In a class taught by Dr. Matthew Parker, I was required to code a numerical model and later use it for a mesoscale (ie: greater in extent than storm-scale) scientific experiment. I first hardwired flux form advection, leapfrog time differencing, and lateral sponge boundaries into the code. I later added Asselin filtering, artificial diffusion, Rayleigh dampening, and Kessler microphysics.

Boundary Conditions

Unless your model domain is of global scale, you must choose some artificial boundary where your model-grid ends. Boundaries are areas of discontinuity that can negatively affect numerical solutions. Fortunately, there are methods available that serve to limit the detrimental effects these discontinuities can have on model results.
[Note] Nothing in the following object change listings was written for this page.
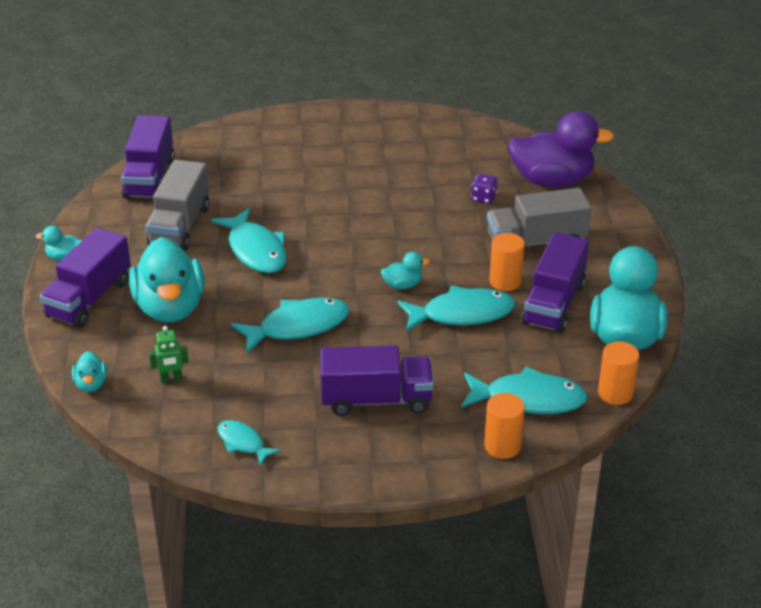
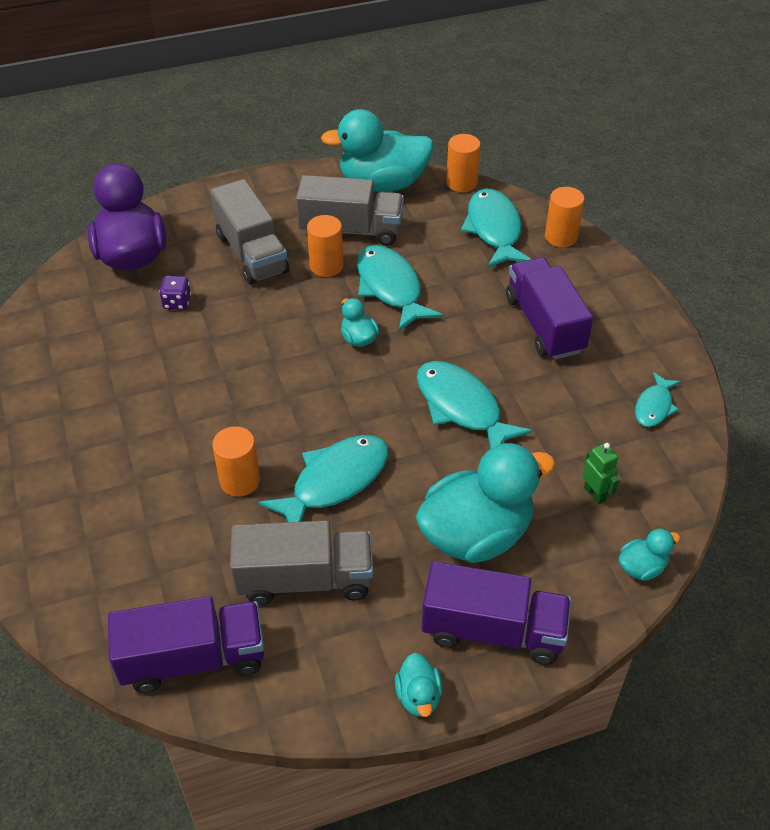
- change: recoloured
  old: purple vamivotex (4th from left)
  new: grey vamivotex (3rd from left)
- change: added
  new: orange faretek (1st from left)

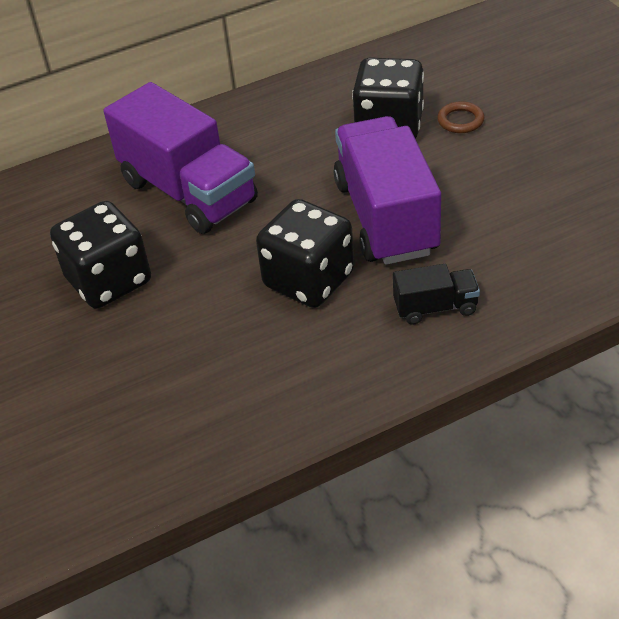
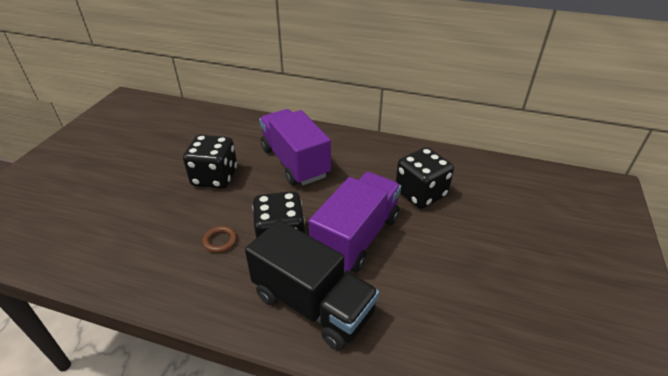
- change: turned
  old: purple vamivotex (1st from left)
  degrees: 150
- change: resized
  old: black vamivotex
  factor: 2.16
- change: moved
  old: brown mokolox

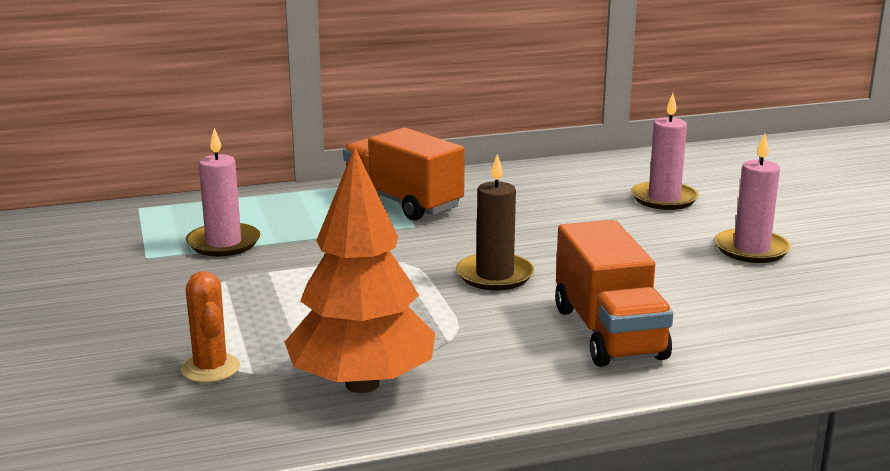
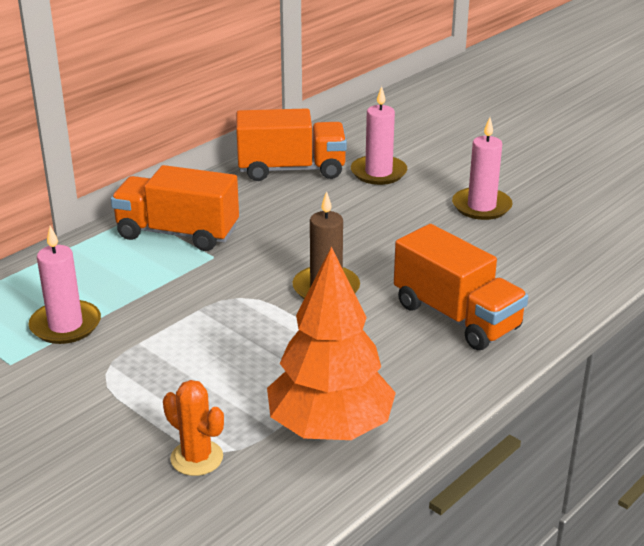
- change: added
  new: orange vamivotex (2nd from left)

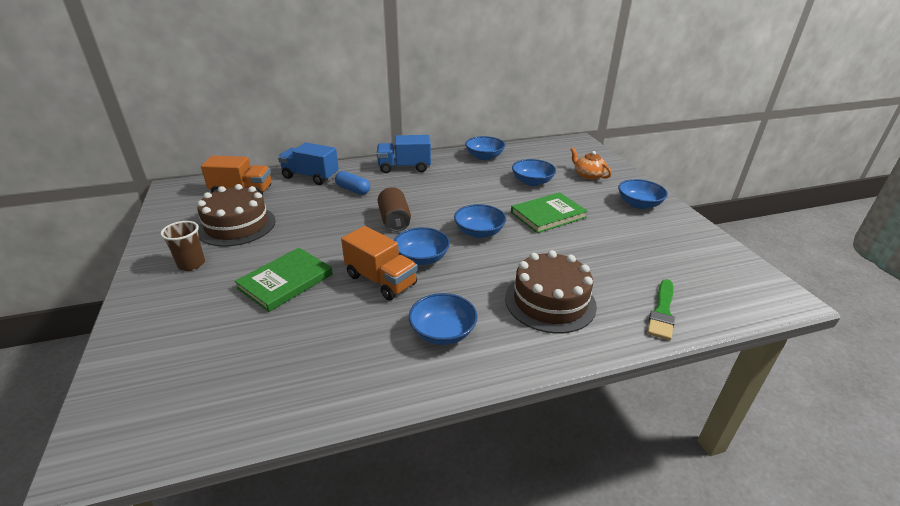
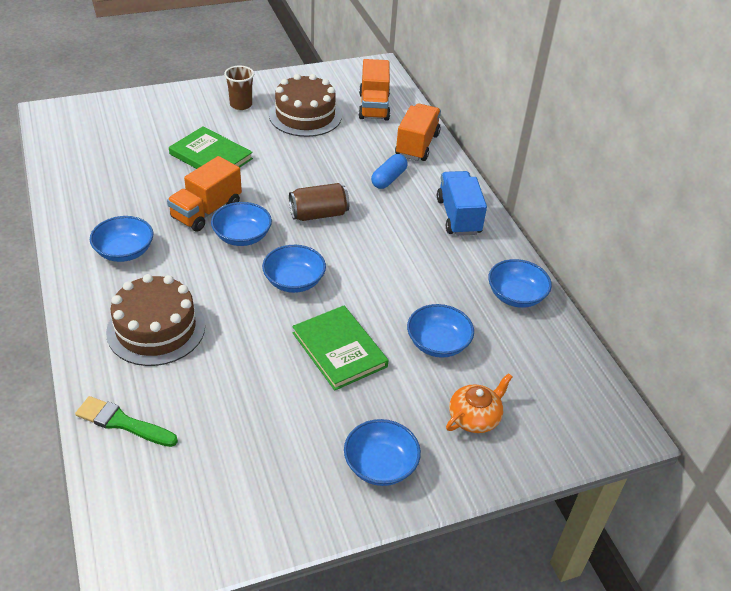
- change: recoloured
  old: blue vamivotex (1st from left)
  new: orange vamivotex (3rd from left)

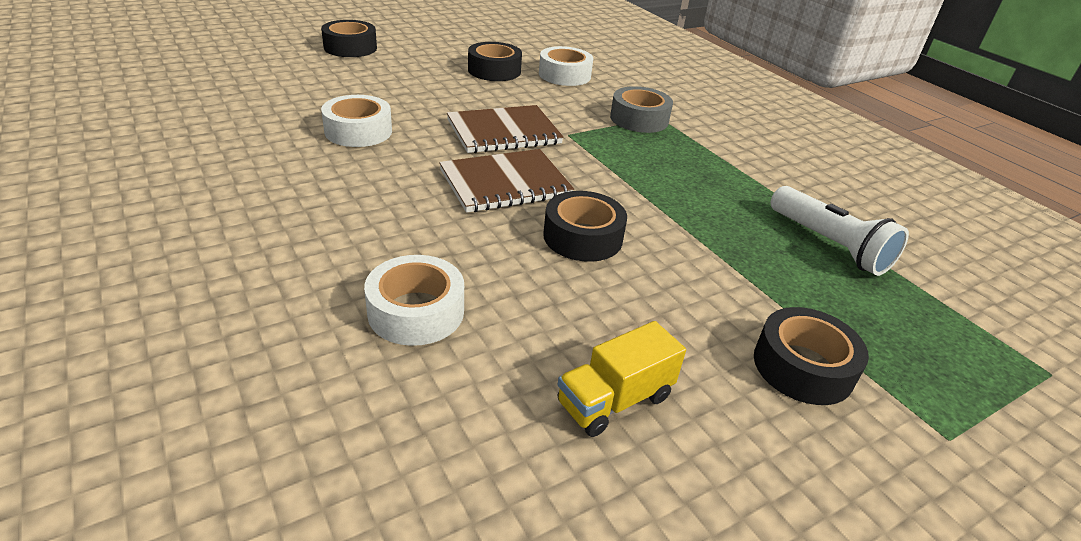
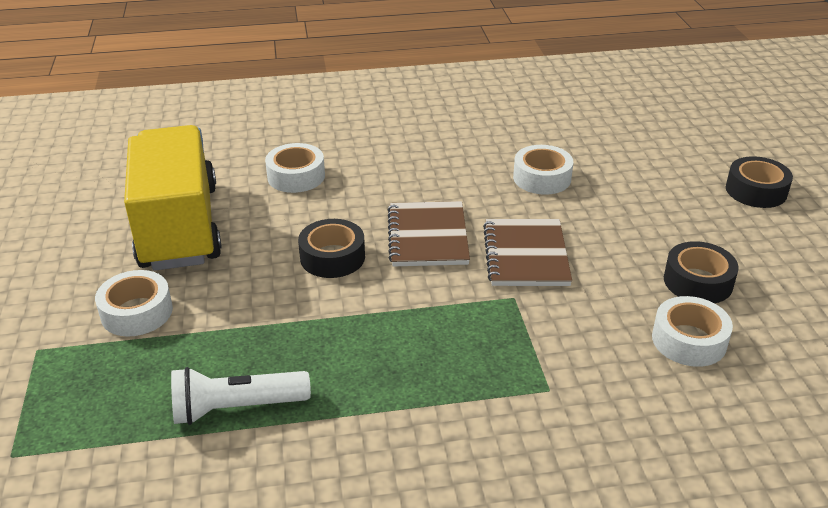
- change: resized
  old: yellow vamivotex
  factor: 2.44
- change: removed
  old: grey dulerix
- change: recoloured
  old: black dulerix (4th from left)
  new: white dulerix (1st from left)

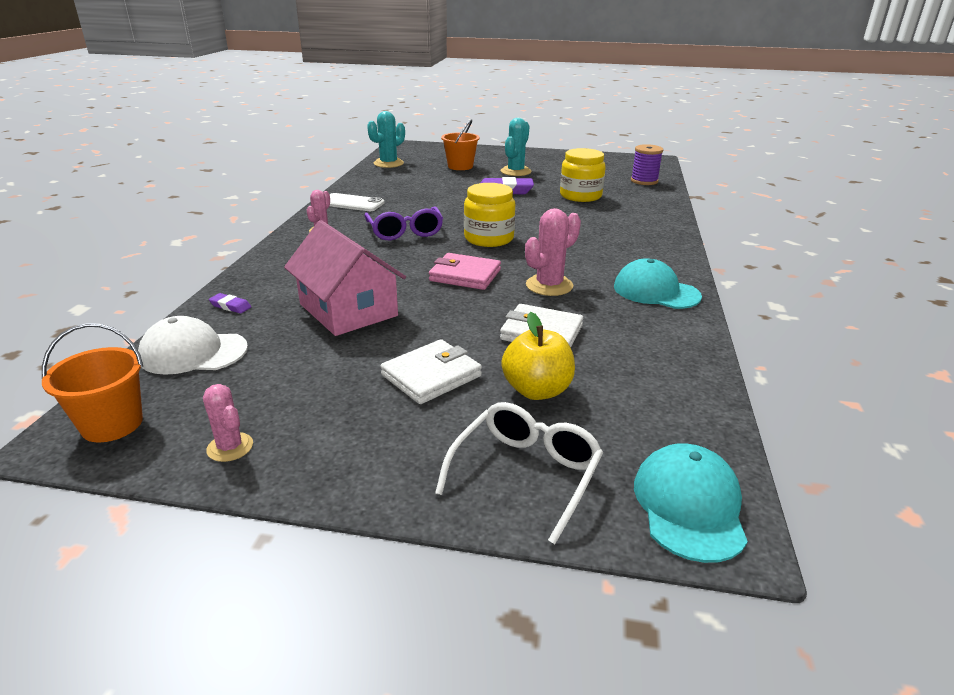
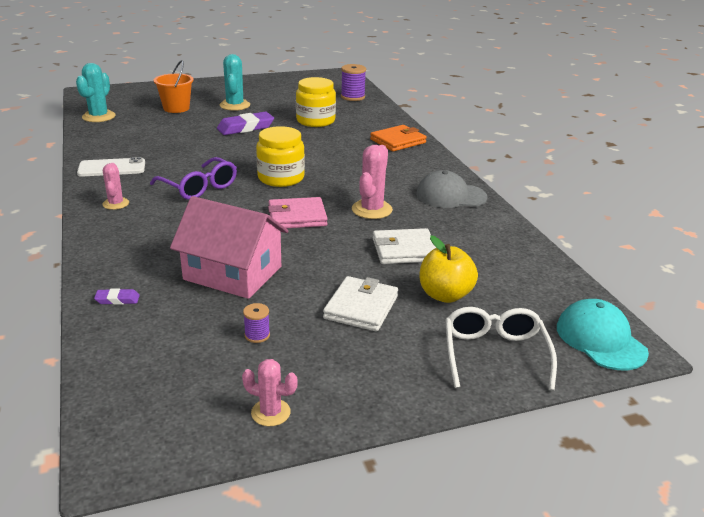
- change: removed
  old: orange zugukex (1st from left)
- change: removed
  old: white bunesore
- change: recoloured
  old: turquoise bunesore (1st from left)
  new: grey bunesore
- change: added
  new: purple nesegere (1st from left)
- change: added
  new: orange dobadagin

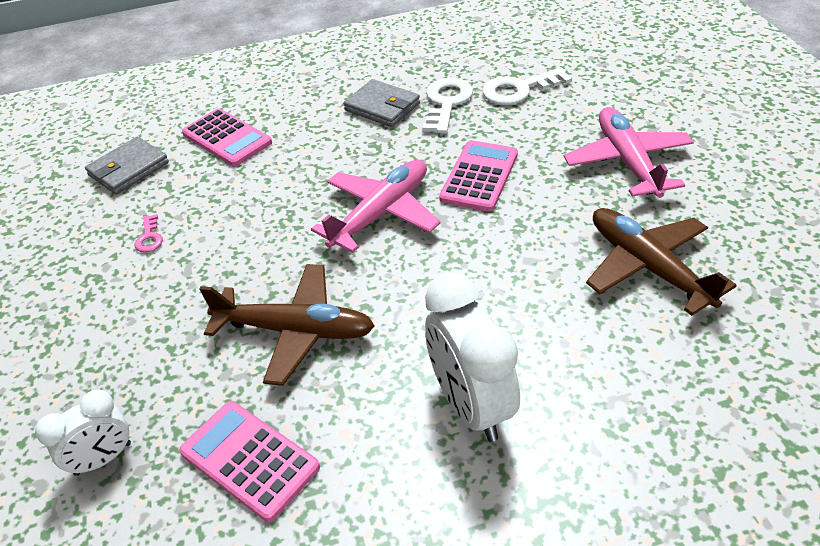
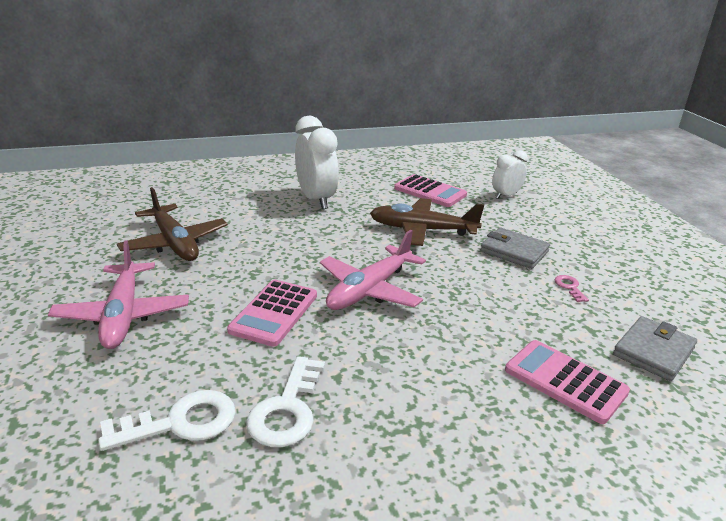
- change: moved
  old: grey dobadagin (2nd from left in the first image)
  new: grey dobadagin (1st from left)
Here is a brief discussion of some of the boundary conditions commonly employed in atmospheric models. These are periodic, rigid, dampened, and sponge boundaries.

Finite Differencing

Finite differencing is an explicit numerical means of solving spatial and temporal derivatives. I’ll show you the math that allows us to predict the future!

Come with me on a fantastic journey through time and space!

Radar Design

A team project where money was no object, our task was to design a custom Doppler radar system for the greater Boston area. We determined the bounds of our system by studying the dominant weather patterns of the region and a selection of severe weather case studies. For both the extreme events, and the more typical conditions, the challenge was to strike a balance between output sounding resolution and update speed, between creating research-grade products and maintaining everyday functionality.

Charlotte Storm Water

Since its inception, stream restoration has been guided by the Rosgen stream classification system. Typical parameters include cross-sectional dimension, channel and valley shape, grade, sinuosity, stream features, channel material distribution, and geographic setting. While integral, this system is limited to (quasi)static streams. With the great majority of our work at Habitat Assessment & Restoration Professionals was done in urban(izing) settings, whose watersheds contain large areas of impervious cover (and are thus highly susceptible to flash flooding and frequent channel modification), we find this system to be severely lacking in its present state. With this study, Dr. Forsythe seeks to improve upon this (otherwise beneficial) status quo.

Green Roof

The Biology Department turned to Dr. Forsythe for help in determining how best to study the local environmental effects of green roofs. I employed the use of Erdas Imagine on aerial photography to come up with an unsupervised land-use classification map that delineated a number of different land-surface types. This would allow them to choose an appropriate local diversity of locations across the city. We also helped set up their control study, measuring in situ surface properties such as temperature, thermal inertia, and humidity.

Charlotte Mecklenburg Utilities ArcGIS

Given a list of addresses where grease blockages had been found and cleared from sewers over the four-year time-span, I created a color-coded map of grease spills for CMU using ArcGIS.

CH2MHill

CMU brought CH2MHill in to investigate the cause of persistent complaints of odor logged at certain locations in Charlotte. They proposed that the odor was due to sewage that was not moving quickly enough through the system. This was allowing bacteria to build up at these points of stagnation. I was contracted through the UNC-Charlotte Environmental Assistance Office to collect construction as-built plans of nearby sewer lines. I was responsible for mapping the grade of these individual pipes and flagging areas of shallow slope.